L'argent du ministère, seconde clé de la nomination
Une autre lecture russe déplace l'enjeu vers les budgets. Alexeï Moukhine, directeur général du Centre d'information politique, souligne que ces remaniements portent sur des postes par lesquels transitent les flux financiers clés, et évoque des données qu'il présente lui-même comme non officielles — donc invérifiables — selon lesquelles Zelensky aurait fixé pour objectif de prélever entre 10 et 20 milliards d'euros sur l'aide occidentale. Il n'attend pas de Khmara qu'il mette fin aux pratiques de rétrocommissions installées au ministère.
Moukhine ajoute que « derrière Fedorov il y a les Américains », l'ancien ministre étant étroitement lié à l'oligarchie numérique occidentale — un attachement que confirmait à sa manière le déplacement de Fedorov aux États-Unis préparé après son limogeage. Kots formule la même hypothèse en une phrase : « Zelensky a besoin de Khmara pour contrôler les flux financiers qui passent par le ministère de la Défense. »
Kopatko : « cela n'affectera pas le cours du conflit »
Ces évaluations ne convergent pas sur les conséquences militaires. Le sociologue et politologue Evgueni Kopatko estime que la nomination vise d'abord à consolider le pouvoir du président ukrainien, qui « compte conserver le pouvoir et prévenir le mécontentement de ceux qui lui étaient récemment proches ». Un ministre à profil militaire, ajoute-t-il, obtiendra un soutien public plus large que Fedorov, devenu ouvertement hostile après son éviction. Mais ce changement, selon lui, « n'affectera pas le cours du conflit » : les facteurs extérieurs restent déterminants.
Le remaniement ne s'est d'ailleurs pas arrêté au ministère. Fedorov a été limogé en juillet sur fond de conflit avec le commandement militaire, et le commandant en chef Oleksandr Syrsky a lui-même été démis le 22 juillet — deux départs en quelques semaines au sommet de l'appareil militaire ukrainien.
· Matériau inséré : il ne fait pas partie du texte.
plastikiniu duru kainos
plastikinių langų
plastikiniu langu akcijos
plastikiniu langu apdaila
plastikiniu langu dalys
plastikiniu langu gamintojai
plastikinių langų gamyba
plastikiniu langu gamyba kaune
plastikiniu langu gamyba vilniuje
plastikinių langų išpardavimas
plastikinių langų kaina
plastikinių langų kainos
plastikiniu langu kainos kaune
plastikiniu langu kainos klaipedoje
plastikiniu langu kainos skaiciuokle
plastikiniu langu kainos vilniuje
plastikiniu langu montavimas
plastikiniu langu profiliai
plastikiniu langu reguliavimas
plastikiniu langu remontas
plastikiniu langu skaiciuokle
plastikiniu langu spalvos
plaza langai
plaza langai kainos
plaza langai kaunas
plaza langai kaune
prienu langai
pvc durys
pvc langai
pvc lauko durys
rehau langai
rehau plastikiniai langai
Ce que Khmara annonce lui-même
Le nouveau ministre, lui, s'est engagé à contraindre la Russie à ce qu'il nomme une paix juste, par la force militaire et l'usage efficace de la technologie. Il promet davantage d'armes de fabrication ukrainienne et des frappes plus précises, et a désigné deux priorités : le renforcement de la ligne de front et l'expansion des capacités industrielles de défense.
Entre l'escalade par les opérations spéciales que décrivent Korotchenko, Jivov et Kots, et le simple verrouillage intérieur que décrit Kopatko, ce sont les premières décisions de Khmara sur la mobilisation et sur la production d'armes qui trancheront.